:: Task directions ::
For each line below, return an exact copy.

:: Given data ::
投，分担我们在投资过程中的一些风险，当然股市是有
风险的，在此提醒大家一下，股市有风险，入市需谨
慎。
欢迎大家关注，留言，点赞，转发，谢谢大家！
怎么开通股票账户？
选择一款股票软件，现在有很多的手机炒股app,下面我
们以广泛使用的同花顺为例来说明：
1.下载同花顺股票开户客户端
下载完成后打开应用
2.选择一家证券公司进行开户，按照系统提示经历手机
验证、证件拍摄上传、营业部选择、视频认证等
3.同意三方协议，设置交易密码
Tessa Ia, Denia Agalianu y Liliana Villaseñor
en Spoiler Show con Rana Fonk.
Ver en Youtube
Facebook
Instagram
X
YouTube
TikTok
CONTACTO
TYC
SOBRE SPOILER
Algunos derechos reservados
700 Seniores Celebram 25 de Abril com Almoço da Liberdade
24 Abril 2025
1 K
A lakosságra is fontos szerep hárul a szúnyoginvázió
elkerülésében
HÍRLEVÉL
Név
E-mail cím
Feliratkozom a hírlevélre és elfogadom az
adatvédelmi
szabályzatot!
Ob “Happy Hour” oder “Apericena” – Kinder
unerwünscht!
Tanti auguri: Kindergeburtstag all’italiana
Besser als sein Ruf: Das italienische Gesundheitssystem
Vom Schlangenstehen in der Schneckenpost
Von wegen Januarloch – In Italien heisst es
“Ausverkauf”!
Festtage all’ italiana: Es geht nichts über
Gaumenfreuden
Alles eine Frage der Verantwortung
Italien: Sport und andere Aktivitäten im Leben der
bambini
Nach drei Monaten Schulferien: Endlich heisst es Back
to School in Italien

:: Response below ::
投，分担我们在投资过程中的一些风险，当然股市是有
风险的，在此提醒大家一下，股市有风险，入市需谨
慎。
欢迎大家关注，留言，点赞，转发，谢谢大家！
怎么开通股票账户？
选择一款股票软件，现在有很多的手机炒股app,下面我
们以广泛使用的同花顺为例来说明：
1.下载同花顺股票开户客户端
下载完成后打开应用
2.选择一家证券公司进行开户，按照系统提示经历手机
验证、证件拍摄上传、营业部选择、视频认证等
3.同意三方协议，设置交易密码
Tessa Ia, Denia Agalianu y Liliana Villaseñor
en Spoiler Show con Rana Fonk.
Ver en Youtube
Facebook
Instagram
X
YouTube
TikTok
CONTACTO
TYC
SOBRE SPOILER
Algunos derechos reservados
700 Seniores Celebram 25 de Abril com Almoço da Liberdade
24 Abril 2025
1 K
A lakosságra is fontos szerep hárul a szúnyoginvázió
elkerülésében
HÍRLEVÉL
Név
E-mail cím
Feliratkozom a hírlevélre és elfogadom az
adatvédelmi
szabályzatot!
Ob “Happy Hour” oder “Apericena” – Kinder
unerwünscht!
Tanti auguri: Kindergeburtstag all’italiana
Besser als sein Ruf: Das italienische Gesundheitssystem
Vom Schlangenstehen in der Schneckenpost
Von wegen Januarloch – In Italien heisst es
“Ausverkauf”!
Festtage all’ italiana: Es geht nichts über
Gaumenfreuden
Alles eine Frage der Verantwortung
Italien: Sport und andere Aktivitäten im Leben der
bambini
Nach drei Monaten Schulferien: Endlich heisst es Back
to School in Italien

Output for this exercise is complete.